I alone knew that Bloch’s file had been stolen, not lost. Someone had taken advantage of Holman’s death to swipe that file and to steal Bloch’s index card, wiping him off OSS radar. Why? And who? A mole, or a sleeper, here at OSS, who wanted to neutralize Gerald Bloch’s usefulness to the Allies? I didn’t much care about Gerald, truthfully, I just wanted Rachel and Claude to escape France, find safety somewhere until the war was over.
What more could I do? Without documents to forward to the OSS Projects Committee there was no hope that any attempt would be made to rescue the Bloch family.
Receiving Rachel’s postcard had reconnected us after years of silence, in a cascade of emotion that reminded me of our friendship so poignantly, and made me more determined than ever to help her if I could.
In a single flash of inspiration, it came to me, the entire preposterous scheme. This city was one gigantic file cabinet. If we had a file on Gerald Bloch because he was a prominent hydrographer who might be useful to the Allies, some other government office might have one too.
I would reconstruct the Bloch file from paperwork I located elsewhere, pretend I had found the missing file and present it to Don to forward to General Donovan and the Projects Committee.
I was congratulating myself on the genius of my plan when Don appeared at my door.

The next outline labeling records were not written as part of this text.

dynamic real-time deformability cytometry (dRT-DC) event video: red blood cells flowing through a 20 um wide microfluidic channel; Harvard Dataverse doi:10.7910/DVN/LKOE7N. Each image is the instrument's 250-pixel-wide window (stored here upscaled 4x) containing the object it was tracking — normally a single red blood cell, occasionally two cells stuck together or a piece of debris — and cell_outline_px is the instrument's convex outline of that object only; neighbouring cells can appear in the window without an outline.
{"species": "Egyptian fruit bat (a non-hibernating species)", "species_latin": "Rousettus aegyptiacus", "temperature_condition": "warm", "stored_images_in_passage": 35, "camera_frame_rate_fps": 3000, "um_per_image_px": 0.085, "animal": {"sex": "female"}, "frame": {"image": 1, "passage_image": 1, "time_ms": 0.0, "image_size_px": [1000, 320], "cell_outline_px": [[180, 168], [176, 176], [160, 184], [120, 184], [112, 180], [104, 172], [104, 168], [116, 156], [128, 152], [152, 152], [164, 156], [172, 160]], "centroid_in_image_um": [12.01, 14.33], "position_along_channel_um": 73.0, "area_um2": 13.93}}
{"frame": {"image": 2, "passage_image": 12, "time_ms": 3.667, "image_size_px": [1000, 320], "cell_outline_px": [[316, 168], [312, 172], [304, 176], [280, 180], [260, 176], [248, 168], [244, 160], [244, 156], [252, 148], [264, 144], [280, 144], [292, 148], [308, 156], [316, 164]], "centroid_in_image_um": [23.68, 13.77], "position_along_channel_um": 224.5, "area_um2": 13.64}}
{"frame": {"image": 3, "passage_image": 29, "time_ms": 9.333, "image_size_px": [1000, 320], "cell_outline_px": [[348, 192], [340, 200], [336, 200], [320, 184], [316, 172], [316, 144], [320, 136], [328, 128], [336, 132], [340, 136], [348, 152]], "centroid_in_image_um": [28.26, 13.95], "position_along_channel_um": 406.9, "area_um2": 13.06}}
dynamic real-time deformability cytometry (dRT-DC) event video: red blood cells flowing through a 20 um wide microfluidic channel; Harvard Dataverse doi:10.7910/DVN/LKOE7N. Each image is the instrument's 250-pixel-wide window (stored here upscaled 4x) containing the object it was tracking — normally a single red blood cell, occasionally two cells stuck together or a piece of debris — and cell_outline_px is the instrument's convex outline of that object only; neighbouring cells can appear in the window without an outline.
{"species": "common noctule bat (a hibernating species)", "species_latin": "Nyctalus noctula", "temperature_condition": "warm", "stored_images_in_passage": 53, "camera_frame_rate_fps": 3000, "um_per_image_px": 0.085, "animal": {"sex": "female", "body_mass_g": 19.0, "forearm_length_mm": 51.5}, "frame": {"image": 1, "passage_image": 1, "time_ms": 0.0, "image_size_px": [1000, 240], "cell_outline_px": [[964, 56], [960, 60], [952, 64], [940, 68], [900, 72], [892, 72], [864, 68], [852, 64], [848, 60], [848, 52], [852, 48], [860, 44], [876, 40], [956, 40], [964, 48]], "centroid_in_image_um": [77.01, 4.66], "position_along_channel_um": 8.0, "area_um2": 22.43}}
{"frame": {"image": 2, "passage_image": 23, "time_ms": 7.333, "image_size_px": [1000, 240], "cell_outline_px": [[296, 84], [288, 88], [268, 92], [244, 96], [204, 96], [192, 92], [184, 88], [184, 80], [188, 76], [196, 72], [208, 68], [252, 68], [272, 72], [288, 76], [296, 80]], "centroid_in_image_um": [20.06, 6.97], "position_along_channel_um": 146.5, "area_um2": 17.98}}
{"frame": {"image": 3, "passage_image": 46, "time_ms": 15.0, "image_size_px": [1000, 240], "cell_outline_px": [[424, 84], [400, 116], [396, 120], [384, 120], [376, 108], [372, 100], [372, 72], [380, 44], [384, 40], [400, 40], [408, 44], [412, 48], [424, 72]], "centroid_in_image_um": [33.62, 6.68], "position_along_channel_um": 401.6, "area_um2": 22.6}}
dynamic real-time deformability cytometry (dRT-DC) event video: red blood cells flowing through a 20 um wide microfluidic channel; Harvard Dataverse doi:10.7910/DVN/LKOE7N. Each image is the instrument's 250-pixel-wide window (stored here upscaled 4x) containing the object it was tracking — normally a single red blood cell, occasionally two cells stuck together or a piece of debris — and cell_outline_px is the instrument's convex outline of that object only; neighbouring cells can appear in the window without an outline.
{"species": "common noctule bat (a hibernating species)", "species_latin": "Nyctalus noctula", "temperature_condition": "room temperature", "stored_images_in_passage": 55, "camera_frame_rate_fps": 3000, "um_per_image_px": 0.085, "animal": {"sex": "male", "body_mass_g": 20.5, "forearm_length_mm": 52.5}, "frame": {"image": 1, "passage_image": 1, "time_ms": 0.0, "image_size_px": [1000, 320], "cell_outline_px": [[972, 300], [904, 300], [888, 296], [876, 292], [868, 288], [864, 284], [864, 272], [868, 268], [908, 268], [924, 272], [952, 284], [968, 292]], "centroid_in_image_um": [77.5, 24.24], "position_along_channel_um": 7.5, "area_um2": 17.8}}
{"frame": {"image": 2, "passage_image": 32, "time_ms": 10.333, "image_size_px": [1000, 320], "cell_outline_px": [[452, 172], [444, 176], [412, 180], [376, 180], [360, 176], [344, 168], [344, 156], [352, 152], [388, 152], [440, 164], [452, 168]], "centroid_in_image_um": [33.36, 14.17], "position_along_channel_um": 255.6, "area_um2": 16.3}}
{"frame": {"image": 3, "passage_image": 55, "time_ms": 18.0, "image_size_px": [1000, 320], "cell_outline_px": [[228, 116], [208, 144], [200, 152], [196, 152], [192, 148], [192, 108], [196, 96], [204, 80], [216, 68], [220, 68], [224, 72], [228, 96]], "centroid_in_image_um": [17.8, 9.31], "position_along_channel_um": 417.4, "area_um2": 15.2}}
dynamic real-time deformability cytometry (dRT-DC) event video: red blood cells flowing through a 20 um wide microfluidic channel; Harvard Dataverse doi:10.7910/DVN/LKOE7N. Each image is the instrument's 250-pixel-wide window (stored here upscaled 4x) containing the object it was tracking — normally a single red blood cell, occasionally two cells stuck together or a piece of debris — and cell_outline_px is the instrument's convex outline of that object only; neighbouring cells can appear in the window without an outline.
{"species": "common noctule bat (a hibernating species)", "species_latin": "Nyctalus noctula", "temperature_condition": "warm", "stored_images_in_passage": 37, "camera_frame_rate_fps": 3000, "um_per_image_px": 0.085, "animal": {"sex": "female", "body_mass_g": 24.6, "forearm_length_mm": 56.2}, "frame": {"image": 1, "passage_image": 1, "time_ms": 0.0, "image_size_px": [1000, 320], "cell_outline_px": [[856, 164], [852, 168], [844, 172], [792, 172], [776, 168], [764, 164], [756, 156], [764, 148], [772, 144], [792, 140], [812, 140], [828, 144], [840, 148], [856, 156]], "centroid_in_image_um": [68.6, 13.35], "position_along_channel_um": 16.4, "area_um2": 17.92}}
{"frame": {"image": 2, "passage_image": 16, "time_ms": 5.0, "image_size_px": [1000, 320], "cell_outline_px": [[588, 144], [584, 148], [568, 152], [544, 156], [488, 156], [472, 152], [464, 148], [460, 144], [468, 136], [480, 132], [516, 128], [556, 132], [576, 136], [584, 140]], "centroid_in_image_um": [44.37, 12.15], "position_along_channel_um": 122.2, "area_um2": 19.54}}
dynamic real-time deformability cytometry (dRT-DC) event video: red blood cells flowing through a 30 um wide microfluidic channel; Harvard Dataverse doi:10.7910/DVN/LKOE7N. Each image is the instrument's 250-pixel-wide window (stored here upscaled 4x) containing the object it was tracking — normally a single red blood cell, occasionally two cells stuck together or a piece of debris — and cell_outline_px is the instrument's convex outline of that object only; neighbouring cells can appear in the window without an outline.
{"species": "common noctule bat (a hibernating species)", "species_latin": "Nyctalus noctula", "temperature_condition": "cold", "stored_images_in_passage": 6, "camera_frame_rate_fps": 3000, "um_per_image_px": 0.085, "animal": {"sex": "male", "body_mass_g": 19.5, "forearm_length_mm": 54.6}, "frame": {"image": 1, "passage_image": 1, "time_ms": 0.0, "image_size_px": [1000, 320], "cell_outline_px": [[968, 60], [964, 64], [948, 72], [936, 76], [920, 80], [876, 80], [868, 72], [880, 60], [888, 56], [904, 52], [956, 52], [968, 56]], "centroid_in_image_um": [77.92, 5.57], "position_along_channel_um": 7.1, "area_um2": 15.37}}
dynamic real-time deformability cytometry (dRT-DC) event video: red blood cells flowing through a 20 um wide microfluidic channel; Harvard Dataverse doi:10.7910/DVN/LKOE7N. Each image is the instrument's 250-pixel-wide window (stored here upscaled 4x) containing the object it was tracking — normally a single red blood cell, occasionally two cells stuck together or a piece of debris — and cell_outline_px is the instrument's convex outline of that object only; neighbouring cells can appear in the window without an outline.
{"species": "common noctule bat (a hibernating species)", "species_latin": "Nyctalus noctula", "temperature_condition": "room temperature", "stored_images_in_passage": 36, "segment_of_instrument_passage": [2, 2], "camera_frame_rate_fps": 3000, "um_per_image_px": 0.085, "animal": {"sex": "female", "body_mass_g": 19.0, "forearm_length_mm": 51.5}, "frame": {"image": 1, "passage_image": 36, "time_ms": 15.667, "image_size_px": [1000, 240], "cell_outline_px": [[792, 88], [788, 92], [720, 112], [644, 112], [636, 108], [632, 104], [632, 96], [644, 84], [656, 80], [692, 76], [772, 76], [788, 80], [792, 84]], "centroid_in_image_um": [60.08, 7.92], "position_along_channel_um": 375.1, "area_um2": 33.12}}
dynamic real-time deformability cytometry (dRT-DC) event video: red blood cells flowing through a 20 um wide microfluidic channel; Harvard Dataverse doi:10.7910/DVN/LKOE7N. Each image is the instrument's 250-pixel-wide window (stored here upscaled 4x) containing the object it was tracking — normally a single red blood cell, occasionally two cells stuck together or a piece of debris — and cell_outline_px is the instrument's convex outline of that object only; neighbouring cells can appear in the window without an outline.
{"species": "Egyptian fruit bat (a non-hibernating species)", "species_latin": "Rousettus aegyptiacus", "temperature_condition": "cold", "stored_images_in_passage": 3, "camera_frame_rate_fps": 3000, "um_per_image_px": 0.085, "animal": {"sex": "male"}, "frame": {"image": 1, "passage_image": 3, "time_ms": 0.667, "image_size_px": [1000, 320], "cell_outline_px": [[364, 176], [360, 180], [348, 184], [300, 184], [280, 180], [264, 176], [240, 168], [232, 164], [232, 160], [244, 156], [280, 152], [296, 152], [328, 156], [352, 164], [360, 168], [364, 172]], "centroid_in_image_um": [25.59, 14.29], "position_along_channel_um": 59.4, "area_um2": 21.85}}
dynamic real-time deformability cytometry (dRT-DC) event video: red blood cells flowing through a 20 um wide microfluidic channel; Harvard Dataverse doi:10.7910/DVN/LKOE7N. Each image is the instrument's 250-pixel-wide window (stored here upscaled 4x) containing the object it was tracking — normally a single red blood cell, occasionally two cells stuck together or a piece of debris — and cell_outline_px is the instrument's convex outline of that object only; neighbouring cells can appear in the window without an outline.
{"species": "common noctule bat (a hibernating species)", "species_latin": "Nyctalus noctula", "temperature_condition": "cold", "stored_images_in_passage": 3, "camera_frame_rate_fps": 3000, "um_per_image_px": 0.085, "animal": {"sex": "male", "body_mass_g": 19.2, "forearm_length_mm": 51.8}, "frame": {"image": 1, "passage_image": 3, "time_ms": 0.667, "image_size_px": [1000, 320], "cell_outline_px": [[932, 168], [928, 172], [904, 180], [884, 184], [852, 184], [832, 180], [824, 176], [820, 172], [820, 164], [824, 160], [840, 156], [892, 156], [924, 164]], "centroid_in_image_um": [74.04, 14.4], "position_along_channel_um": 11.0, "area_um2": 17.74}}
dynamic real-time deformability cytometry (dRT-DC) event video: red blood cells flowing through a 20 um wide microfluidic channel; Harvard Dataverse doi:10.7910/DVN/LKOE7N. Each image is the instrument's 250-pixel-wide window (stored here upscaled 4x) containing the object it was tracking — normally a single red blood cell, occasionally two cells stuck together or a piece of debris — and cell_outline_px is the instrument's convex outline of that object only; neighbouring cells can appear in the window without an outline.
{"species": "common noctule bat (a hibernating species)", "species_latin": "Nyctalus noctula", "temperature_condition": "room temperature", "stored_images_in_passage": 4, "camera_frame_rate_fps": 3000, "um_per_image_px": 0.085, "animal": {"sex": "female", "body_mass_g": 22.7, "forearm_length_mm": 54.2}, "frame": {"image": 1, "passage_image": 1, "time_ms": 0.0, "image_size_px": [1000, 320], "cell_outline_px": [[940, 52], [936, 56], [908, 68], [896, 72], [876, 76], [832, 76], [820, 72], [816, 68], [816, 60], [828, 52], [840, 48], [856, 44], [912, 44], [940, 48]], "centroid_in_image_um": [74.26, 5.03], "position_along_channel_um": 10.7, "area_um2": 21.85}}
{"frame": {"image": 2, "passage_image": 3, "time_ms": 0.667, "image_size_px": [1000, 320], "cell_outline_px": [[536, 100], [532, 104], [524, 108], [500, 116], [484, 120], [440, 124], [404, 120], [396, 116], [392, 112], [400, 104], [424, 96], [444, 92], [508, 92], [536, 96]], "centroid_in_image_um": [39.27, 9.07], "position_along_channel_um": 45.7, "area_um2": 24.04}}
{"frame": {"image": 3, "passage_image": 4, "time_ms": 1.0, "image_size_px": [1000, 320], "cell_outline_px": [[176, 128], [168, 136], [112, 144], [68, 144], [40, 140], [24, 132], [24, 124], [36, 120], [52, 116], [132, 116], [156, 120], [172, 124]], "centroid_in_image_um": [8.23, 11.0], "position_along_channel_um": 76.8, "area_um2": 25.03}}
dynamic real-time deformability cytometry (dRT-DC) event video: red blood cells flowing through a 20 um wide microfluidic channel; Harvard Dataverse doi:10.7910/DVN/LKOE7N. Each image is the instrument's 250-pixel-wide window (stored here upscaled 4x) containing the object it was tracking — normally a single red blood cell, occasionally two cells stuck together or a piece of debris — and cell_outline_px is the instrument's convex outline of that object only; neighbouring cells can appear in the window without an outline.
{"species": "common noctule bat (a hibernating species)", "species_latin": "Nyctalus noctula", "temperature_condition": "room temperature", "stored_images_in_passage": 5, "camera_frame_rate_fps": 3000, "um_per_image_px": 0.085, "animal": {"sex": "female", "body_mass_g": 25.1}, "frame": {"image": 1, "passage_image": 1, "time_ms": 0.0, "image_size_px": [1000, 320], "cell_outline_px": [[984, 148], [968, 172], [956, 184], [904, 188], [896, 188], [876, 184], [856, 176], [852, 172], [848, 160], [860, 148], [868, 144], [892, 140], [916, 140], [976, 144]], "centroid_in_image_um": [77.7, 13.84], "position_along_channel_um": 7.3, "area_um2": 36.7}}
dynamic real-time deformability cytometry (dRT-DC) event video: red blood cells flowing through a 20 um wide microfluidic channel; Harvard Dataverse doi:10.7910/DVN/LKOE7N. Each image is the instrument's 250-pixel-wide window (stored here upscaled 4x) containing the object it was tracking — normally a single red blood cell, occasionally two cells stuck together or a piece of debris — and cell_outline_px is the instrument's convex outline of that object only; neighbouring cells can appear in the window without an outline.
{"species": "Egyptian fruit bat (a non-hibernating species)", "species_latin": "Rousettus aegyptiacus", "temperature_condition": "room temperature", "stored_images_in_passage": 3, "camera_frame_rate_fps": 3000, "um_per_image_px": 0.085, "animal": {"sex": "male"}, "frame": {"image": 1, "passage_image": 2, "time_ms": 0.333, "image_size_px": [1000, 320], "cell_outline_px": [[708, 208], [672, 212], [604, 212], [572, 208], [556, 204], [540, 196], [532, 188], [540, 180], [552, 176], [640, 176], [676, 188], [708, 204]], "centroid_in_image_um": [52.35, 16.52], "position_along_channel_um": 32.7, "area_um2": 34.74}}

‘Hi there,’ he said, smiling at me.
‘Hi.’
He sat on a corner of my desk.
‘I had a very nice time last night,’ he said.
‘Yes,’ I said. I was in a tough position here. This man was my boss. I wished to be polite, but not encouraging. I couldn’t directly say I didn’t want to date him again.
‘I was wondering if you were busy on the Fourth?’ he asked. ‘I thought we could go sailing on the river, take a picnic.’